**Given passage:**
_ _ _ _ _

This document is work in progress (and not yet a reference).
Persistent identifiers (PIDs) play an important role in achieving FAIR data. This text is about the different use cases for PIDs in NFDI4Cat and how each case is solved technically.
According to the architecture document, different repositories are considered for the NFDI4Cat data infra structure:
- Repo4Cat, the central global repository for publishing data and collaborating on data.
- Local repositories hosted at various institutions, e.g. BasCat or LARA
Since Researchers expect DOIs for their data publications, the data sets published in Repo4Cat should get a DOIs from DataCite as PID.
However, DOIs are not a good fit for earlier stages of research due to the metadata requirements and associated costs. Nevertheless researchers want to share research artifacts already in the early stage with collaborators and having PIDs already at this stage would be very useful. Therefore, NFDI4Cat will in addition to DOIs use a handle-based solution PID4Cat (see below) to address the need for PIDs in the early phase when data are shared in private with collaborators. Repo4Cat seeks to support this private sharing between collaborators.
NFDI4cat has selected Dataverse as software for Repo4Cat, the global data portal. Dataverse supports two types of PIDs: DOIs and handles. It is however not possible to use handles and DOIs at the same time in a single Dataverse installation.
To address this limitations, two possible solutions are discussed:
- [preferred] Use one Dataverse instance and PID4Cat-handles as primary PID. For data sets being published DOIs will be minted (and linked to the handle).
- Use two Dataverse instances, one for published data that is configured to use DOIs and another one for early-stage data that is configured to use PID4-Cat-handles.
For the handle-PIDs in Dataverse, it is suggested
-
To generate individual PIDs for all files in a dataset.
Configuration
- :DataFilePIDFormat = independent
-
To generate the ID-part via a procedure stored in the DB. What scheme is used does not matter much, but clashes with PID4Cat-handles or other Dataverse (BasCat) must be avoided. Via a stored procedure UUID4 (or UUID7) identifiers could be created. An alternative is to add a prefix to the numeric ID used by default. The numeric ID may be base32 encoded to shorten the ID length. In this case the start ID should maybe not set to 1 but to 1001 to make the numeric part stick out. For example:
- r4c-9OH (prefix and base32 encoded integer number)
- "9OH" is 10001 using base-32 alphabet
- r4c-10001 (prefix & integer number)
Preferred is the first scheme, because it is shorter.
It is suggested to not use RFC4648 base32 (letters A to Z and numbers 2 to 7) but another, more human-friendly alphabet, preferably z-base-32. The z-base-32 encoding avoids human reading problems by excluding 0, l, v, 2 (number 0 may be confused with letter o, letter l with number 1 or letter i, letter v is close to u or r especially in handwriting, also number 2 is close to z in handwriting). The z-base-32 alphabet is optimized for lowercase letters so should be represented in this form.

_ _ _ _ _

**Dataset extract:**
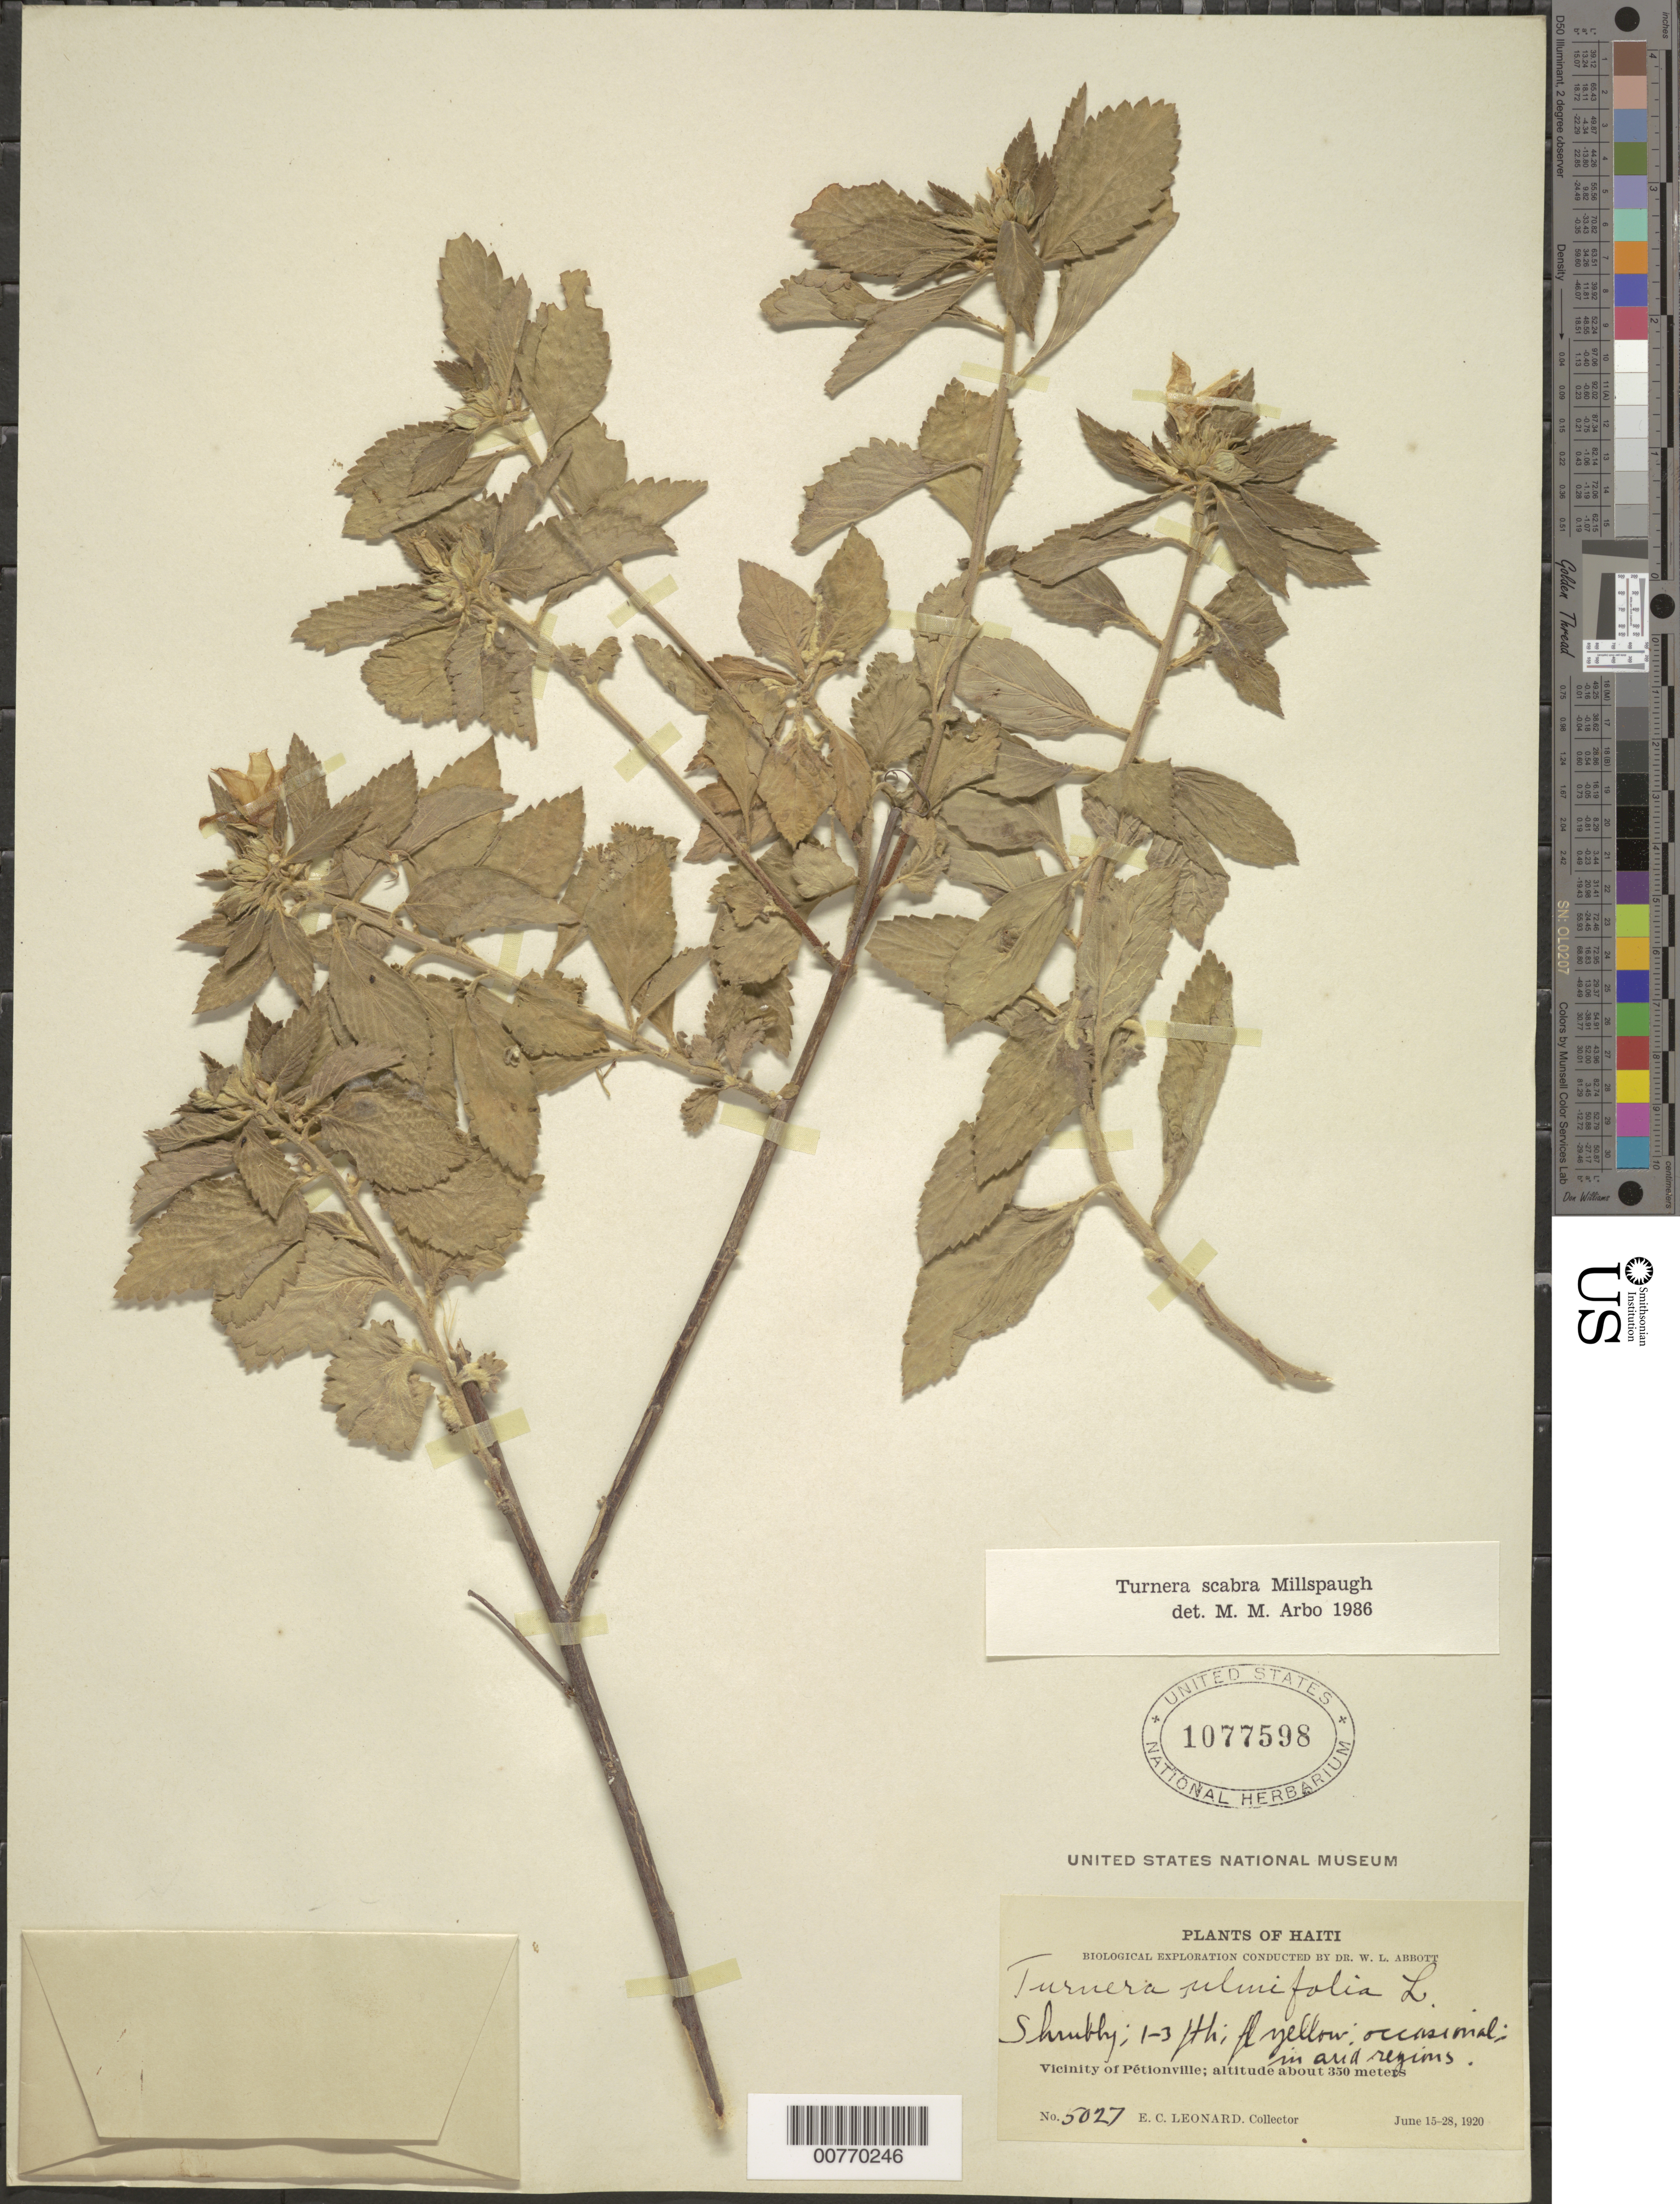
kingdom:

_ _ _ _ _

**What you need to do:**
a: Answer these questions from the NFDI4Cat PID text:
(i) Which software has NFDI4Cat selected for Repo4Cat?
(ii) Which two types of PIDs does that software support?
(iii) Which characters does z-base-32 exclude?
b: Write out the NFDI4Cat PID text word for word, from "- Use two Dataverse" to "to use PID4-Cat-handles.".
The data shown above have no role in this exercise.

**Solutions to the tasks:**
a:
(i) Dataverse
(ii) DOIs and handles
(iii) 0, l, v and 2

b:
- Use two Dataverse instances, one for published data that is configured to use DOIs and another one for early-stage data that is configured to use PID4-Cat-handles.